Why it mattersOT security requires realistic plans that account for uptime, legacy systems, operational safety, and board-level accountability.
- 04InformationWeek
AI Disaster Recovery Planning Is Years Behind AI Adoption
The article highlights a growing resilience gap between rapid AI deployment and lagging recovery planning. Organisations are increasingly relying on AI without equally modern backup, continuity, and recovery strategies.
Why it mattersAI adoption without recovery planning can create serious operational dependency. Organisations must prepare for AI-system failure, corruption, or prolonged disruption.
- 05Forbes Business Council
Security Assurance Is Now Proof of Cyber Maturity
This article explains that cybersecurity maturity is no longer demonstrated simply by having policies, controls, and tools in place. Organisations must provide measurable assurance that controls work effectively, risks are actively managed, and the business can withstand and recover from incidents.
Why it mattersCyber maturity must be demonstrated through evidence and outcomes. Boards, insurers, regulators, and customers increasingly expect proof that controls are effective.
- 06Cybersecurity Dive
As Cyber Risk Evolves, the Insurance Industry Tightens Guardrails
This article explains how cyber insurers are responding to worsening risk conditions by imposing stricter underwriting and coverage expectations. Insurance is becoming a stronger driver of security standards, claims discipline, and board-level risk management.

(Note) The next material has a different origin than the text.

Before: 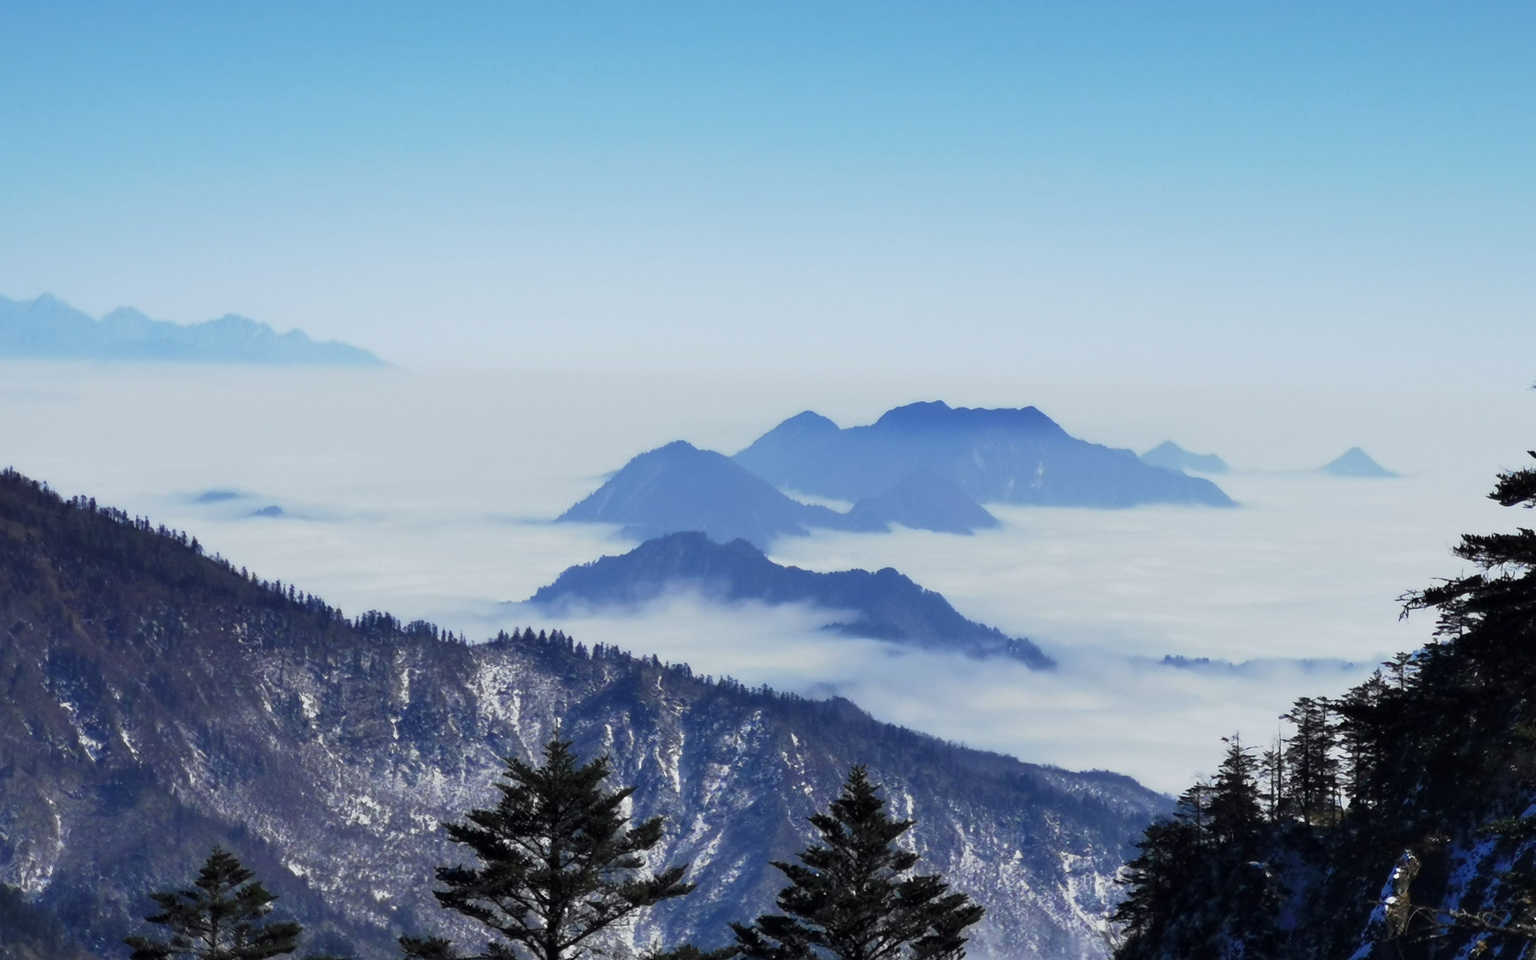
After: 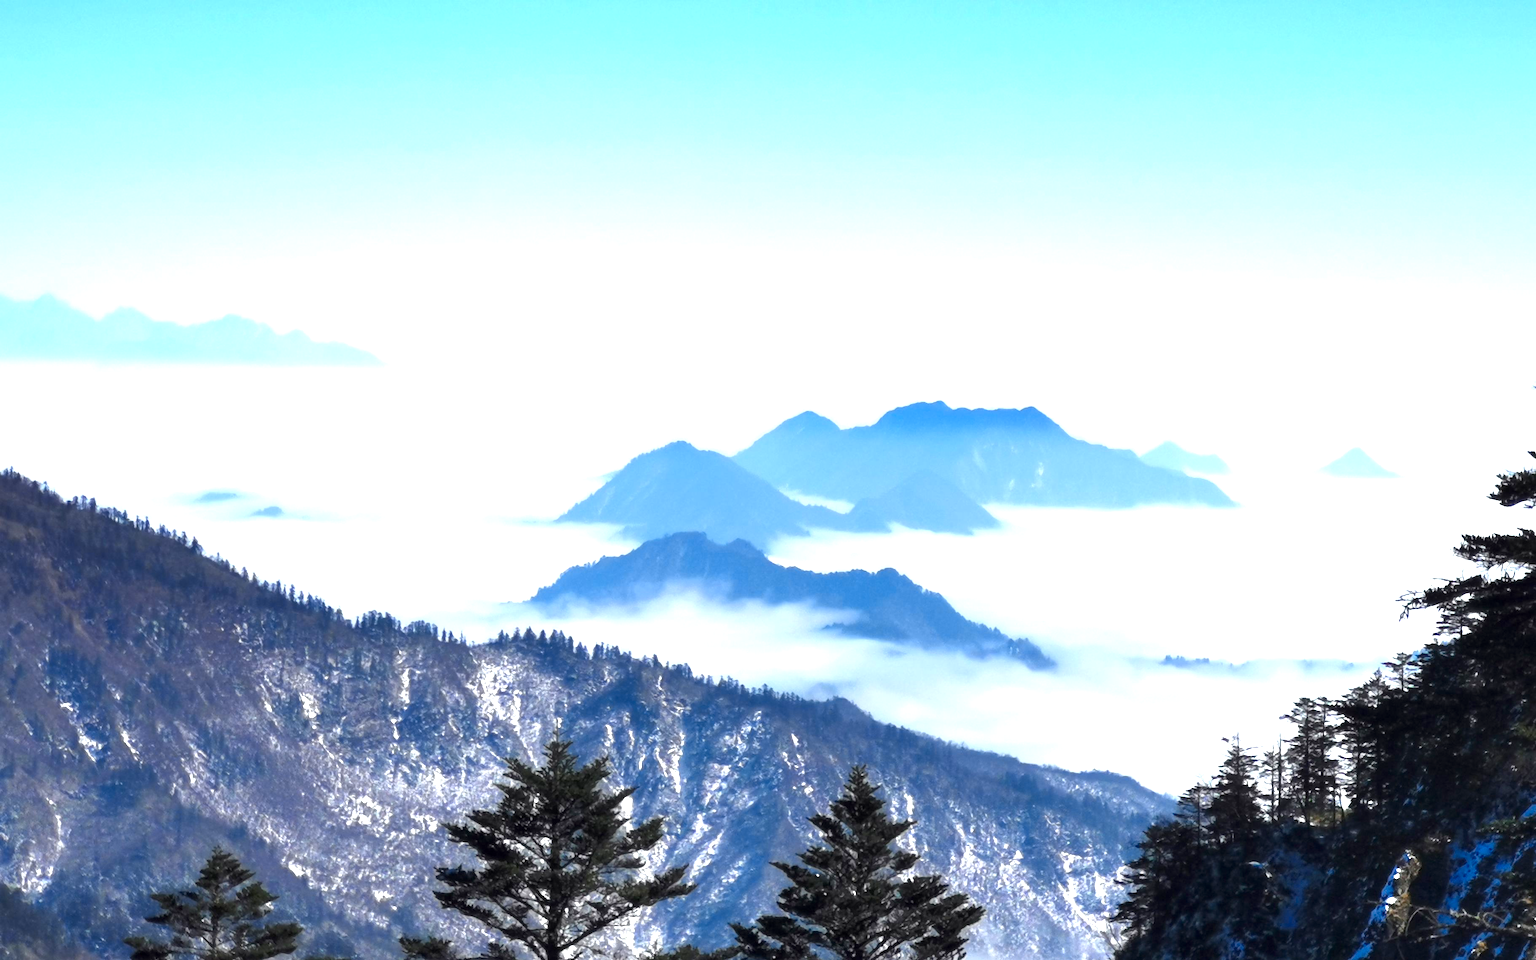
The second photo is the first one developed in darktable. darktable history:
color zones: curves: ch1 [(0.235, 0.558) (0.75, 0.5)]; ch2 [(0.25, 0.462) (0.749, 0.457)]
exposure: exposure 1.206 EV, compensate exposure bias true, compensate highlight preservation false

Why it mattersCyber insurance requirements increasingly influence security investment, governance, incident preparedness, and the evidence organisations must provide.
- 07SC World
Stay Ahead in the SOC: Contain Threats with Confidence and Control
The article addresses the challenge of containing AI-driven intrusions at machine speed without unnecessarily disrupting operations. It focuses on containment, precision response, and the practical limits of automation for security operations centre teams.

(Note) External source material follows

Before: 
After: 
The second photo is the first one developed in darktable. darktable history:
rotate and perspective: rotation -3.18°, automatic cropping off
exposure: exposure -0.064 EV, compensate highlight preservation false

Why it mattersFast containment must still be controlled and accurate. Poorly designed automated responses can disrupt business operations or create additional risk.
- 08CXO Today
Powering Up: How the Energy Sector Is Scaling AI and Cyber Resilience in 2026
This article examines how the energy sector and related industries are accelerating AI adoption while strengthening governance and cyber resilience. It is strategically important for critical infrastructure, where digital transformation and threat exposure are rising together.
Why it mattersEnergy organisations must balance innovation with operational reliability, safety, governance, and resilience against cyber disruption.
- 09Dark Reading
Third-Party Breaches Teach the Education Sector a Costly Lesson in Vendor Risk
The article highlights how vendor and supply-chain weaknesses are creating serious exposure in education environments. Its central lesson is that third-party risk management is essential to protecting sensitive data and reducing ransomware impact.
Why it mattersOrganisations remain exposed through vendors even when their own internal controls are strong. Supplier visibility and accountability are essential.
- 10CPO Magazine
Products That Are Not "Quantum-Safe" May Soon Be Ineligible for Cybersecurity Certification in France
This article covers an emerging regulatory shift towards quantum-safe security requirements for cybersecurity certification in France. It is an important forward-looking policy signal, although its immediate operational impact is narrower than the other issues in this edition.
Why it mattersQuantum-readiness requirements may soon influence procurement, product design, certification, and long-term cryptographic planning.